Bitcoin’s priceshot up on Friday on the news that Chinese President Xi Jinping had issued a ringing endorsement of blockchain technology. But how is China using blockchain technology now, and what are the country’s plans for the future of blockchain and cryptocurrencies?
Facebook hopes to launch the Libra stablecoin some time next year, and the social media giant has positioned the project as a way to provide broader access to financial services to people around the world. The current plan is for Libra to be backed by several fiat currencies, though the Chinese yuan is not one of them.
A division of the People’s Bank of China—known as the Digital Currency Research Institute (DCRI)—is in charge of pushing China’s plans for a national digital currency forward. Just weeks ago, the organization announced that it is seeking to hire tech experts to boost its digital currency efforts.
China has made it clear that it’s worried about Libra, yet some Chinese government officials seem rather open, even downright complementary, of Facebook’s endeavor.
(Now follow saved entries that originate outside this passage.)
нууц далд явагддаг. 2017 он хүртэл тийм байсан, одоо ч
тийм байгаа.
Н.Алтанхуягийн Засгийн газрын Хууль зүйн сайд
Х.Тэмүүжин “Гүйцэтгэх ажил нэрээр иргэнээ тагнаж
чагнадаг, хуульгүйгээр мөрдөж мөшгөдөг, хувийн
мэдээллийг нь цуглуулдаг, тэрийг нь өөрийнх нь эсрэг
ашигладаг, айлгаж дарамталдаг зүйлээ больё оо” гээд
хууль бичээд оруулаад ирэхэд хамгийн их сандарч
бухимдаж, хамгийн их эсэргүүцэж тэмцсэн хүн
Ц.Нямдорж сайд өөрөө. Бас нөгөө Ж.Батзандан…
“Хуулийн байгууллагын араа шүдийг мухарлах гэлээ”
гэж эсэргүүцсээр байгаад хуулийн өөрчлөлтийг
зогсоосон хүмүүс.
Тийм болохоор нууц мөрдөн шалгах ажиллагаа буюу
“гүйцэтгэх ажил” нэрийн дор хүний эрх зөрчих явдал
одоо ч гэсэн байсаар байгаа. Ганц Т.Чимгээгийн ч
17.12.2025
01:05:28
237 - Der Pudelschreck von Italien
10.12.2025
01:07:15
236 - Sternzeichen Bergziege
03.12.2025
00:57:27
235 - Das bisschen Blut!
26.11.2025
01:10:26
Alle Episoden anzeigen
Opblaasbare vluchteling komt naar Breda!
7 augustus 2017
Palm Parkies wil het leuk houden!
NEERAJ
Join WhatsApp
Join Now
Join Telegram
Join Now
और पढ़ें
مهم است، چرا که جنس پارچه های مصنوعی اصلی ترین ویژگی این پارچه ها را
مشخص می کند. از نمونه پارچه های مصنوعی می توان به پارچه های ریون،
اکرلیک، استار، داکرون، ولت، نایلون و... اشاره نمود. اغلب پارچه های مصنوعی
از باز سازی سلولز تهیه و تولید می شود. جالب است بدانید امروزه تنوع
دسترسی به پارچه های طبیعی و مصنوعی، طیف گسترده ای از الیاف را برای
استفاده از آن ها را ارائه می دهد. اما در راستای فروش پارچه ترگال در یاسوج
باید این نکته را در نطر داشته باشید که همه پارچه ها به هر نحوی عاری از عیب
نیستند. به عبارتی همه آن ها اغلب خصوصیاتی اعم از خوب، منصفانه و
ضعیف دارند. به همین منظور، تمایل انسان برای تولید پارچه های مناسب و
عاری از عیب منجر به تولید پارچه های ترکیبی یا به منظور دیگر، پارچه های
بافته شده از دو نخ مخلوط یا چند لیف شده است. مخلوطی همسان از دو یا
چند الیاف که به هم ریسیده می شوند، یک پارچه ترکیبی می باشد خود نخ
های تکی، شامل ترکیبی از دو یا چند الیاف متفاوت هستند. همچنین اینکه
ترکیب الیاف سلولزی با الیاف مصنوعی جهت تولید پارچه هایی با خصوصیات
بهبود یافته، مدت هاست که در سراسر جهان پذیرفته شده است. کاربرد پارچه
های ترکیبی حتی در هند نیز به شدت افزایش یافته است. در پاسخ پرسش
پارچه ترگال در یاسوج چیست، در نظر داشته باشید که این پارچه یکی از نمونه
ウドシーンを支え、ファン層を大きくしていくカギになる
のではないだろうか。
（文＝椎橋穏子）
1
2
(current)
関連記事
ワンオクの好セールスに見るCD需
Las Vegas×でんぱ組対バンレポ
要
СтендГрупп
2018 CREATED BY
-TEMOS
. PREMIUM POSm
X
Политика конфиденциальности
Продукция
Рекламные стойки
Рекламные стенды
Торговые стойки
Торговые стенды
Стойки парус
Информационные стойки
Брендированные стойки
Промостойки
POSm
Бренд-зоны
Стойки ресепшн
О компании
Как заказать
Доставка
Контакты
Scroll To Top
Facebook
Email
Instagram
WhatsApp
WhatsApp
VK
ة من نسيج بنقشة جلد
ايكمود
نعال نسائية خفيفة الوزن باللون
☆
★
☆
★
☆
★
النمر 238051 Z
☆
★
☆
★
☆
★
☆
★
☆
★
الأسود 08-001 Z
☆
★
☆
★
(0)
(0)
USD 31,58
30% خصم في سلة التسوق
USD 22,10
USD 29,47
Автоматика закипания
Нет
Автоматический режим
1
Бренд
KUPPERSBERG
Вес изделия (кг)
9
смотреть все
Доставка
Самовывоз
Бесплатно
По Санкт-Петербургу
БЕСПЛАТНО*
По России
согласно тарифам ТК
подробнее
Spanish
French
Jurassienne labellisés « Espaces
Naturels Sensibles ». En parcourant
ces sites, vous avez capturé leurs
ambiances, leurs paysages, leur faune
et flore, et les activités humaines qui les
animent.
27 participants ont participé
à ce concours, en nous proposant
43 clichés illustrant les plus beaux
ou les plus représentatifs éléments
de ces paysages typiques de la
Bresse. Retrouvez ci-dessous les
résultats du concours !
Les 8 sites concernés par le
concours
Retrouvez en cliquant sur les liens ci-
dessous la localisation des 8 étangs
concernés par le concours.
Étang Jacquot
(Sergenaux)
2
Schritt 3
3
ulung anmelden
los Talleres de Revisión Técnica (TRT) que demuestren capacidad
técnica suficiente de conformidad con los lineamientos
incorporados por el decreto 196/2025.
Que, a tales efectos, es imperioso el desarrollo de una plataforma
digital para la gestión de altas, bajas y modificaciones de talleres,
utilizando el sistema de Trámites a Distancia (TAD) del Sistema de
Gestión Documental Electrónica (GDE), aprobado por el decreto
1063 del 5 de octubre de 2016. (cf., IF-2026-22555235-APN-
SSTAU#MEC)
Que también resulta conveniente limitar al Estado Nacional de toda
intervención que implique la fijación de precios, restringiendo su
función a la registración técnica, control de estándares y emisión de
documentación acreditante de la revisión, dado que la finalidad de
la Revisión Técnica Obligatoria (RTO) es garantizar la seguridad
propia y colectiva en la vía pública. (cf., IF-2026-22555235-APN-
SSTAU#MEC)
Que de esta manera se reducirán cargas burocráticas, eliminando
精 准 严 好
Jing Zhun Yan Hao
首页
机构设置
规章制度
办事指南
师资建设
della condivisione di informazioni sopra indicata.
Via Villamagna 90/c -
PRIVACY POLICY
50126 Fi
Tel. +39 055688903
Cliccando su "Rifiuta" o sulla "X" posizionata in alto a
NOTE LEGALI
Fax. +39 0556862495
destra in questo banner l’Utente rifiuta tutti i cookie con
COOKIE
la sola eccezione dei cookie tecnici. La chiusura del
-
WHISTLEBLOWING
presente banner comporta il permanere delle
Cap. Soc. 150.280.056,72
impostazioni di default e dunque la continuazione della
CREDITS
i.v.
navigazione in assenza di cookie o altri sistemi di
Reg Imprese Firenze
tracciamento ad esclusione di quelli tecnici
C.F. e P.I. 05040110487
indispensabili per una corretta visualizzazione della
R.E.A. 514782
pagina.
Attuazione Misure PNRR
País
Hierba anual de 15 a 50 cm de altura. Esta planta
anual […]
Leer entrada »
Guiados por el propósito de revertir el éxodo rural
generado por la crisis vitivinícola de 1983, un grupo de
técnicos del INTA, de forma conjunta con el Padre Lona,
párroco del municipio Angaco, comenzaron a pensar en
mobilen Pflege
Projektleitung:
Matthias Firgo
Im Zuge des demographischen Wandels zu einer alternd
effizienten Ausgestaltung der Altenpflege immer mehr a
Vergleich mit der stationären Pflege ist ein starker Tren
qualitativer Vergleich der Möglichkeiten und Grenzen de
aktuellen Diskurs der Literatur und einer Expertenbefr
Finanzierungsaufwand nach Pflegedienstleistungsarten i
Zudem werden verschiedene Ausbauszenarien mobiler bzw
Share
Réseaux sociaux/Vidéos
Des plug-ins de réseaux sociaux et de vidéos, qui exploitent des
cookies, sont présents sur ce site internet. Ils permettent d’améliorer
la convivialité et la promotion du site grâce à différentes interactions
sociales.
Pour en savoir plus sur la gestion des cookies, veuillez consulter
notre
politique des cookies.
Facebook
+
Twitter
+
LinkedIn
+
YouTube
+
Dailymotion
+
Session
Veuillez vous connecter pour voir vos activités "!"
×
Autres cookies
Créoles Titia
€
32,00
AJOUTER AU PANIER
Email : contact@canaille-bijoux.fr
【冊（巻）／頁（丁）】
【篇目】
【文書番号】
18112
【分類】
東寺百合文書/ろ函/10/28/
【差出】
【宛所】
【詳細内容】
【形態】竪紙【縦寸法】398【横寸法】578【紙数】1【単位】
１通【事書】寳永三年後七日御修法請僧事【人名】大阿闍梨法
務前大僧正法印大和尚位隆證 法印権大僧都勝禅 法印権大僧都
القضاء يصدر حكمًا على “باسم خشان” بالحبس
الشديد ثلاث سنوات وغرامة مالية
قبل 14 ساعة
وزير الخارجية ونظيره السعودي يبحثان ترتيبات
During September’s Shanghai Wanxiang Blockchain Conference, a state-backed blockchain event, Li Lihui, head of the Blockchain Research Working Group at the National Internet Finance Association of China, said Libra “will become a trusted organization that issues digital currency,” should it receive the necessary regulatory approvals.
While China has a mixed relationship with digital assets, it’s clear that some within its government see things in Libra that they like, or at the very least respect. The same can likely be said of China’s attitude toward other digital assets, such as Bitcoin.
China, for example, has taken a tough stance against foreign cryptocurrency exchanges, but a recent court case in China’s “Internet Courts” saw Bitcoin recognized as having the same legal status as physical assets. The court ruled that Bitcoin has “value, scarcity and disposability,” and deserves protection from “Chinese property laws.” Digital assets and their utility are definitely on China’s blockchain radar.
In fact, some Chinese institutions—such as the China Merchants Bank—are looking to release their very own decentralized finance (DeFi) applications. As one of China’s biggest banks, the Merchant Bank houses over $1 trillion in assets and brought in more than $30 billion in 2018 alone.
China Merchants Bank announced earlier this month that is has partnered with blockchain network Nevos to provide dapps to customers that offer financial services, though Nevos has yet to provide further details.
China is also home to the world’s top Bitcoin mining company, Bitmain, which last week bested all other crypto startups on this year’s “Global Unicorn List.” The list, authored by the Shanghai-based Hurun Report, analyzed tech startups with a valuation of more than $1 billion, but that are unlisted on stock exchanges, with no private equity investment and less than 10 years old.
All in all, 11 blockchain companies made the list, but Bitmain, with a valuation of approximately $12 billion, topped them all, once again highlighting the importance of Bitcoin mining in China.
Bitcoin mining a no-no?
It’s more than a little curious, then, that China is currently considering implementing a ban on cryptocurrency mining within its borders.
The ban, if implemented, would allow Chinese authorities to “raise electricity prices for relevant businesses to force them to close,” according to the South China Morning Post. The ban could drive mining operations “underground,” force them to set up shop in surrounding nations, or completely shut down, which some industry observers argue could negatively impact the Bitcoin network.
So while China’s president touts the wonders of blockchain, it’s worth noting that the government is simultaneously considering regulations that could adversely affect the crypto industry broadly.
Mass surveillance and smart cities
Worse still is the potential for blockchain technology to be used to bolster the Chinese government’s surveillance state.
Some have even suggested that China’s planned state-backed digital currency is nothing more than a cynical ploy to more closely monitor its citizens’ financial activities.
Add to that the fact that one of China’s largest automakers—Wianxiang—recently sank nearly $30 billion into a new blockchain startup that’s seeking to build a blockchain-powered “smart city” which can track residents’ data.
“Wanxiang City,” is set to become China’s “largest, most interconnected, blockchain-powered smart city,” according to an announcement from the automaker last July. The company’s tech is meant to “track, transfer, and secure critical data such as resident identification cards and smart devices.”
Libra co-founder David Marcus has repeatedly warned that if U.S. lawmakers don’t hurry up and make up their minds on blockchain and cryptocurrency regulations, China will lead the way and get there first.
Those fears may not be unfounded.
As it stands, roughly 74 percent of Bitcoin nodes are Chinese, while about 225 blockchain patents have also been filed in China. And last year, the Cyberspace Administration of China administered new regulatory guidelines that will require all blockchain and crypto-based businesses to register with the government and pass along data regarding their customers.
This includes non-Chinese citizens that utilize the services of these companies, so it doesn’t matter where you’re located. If you hold crypto in a Chinese exchange, for example, your data will probably be examined by Chinese state authorities.
So while China indeed seems to have some big plans for blockchain, not all of those plans are the sort most crypto users will cheer.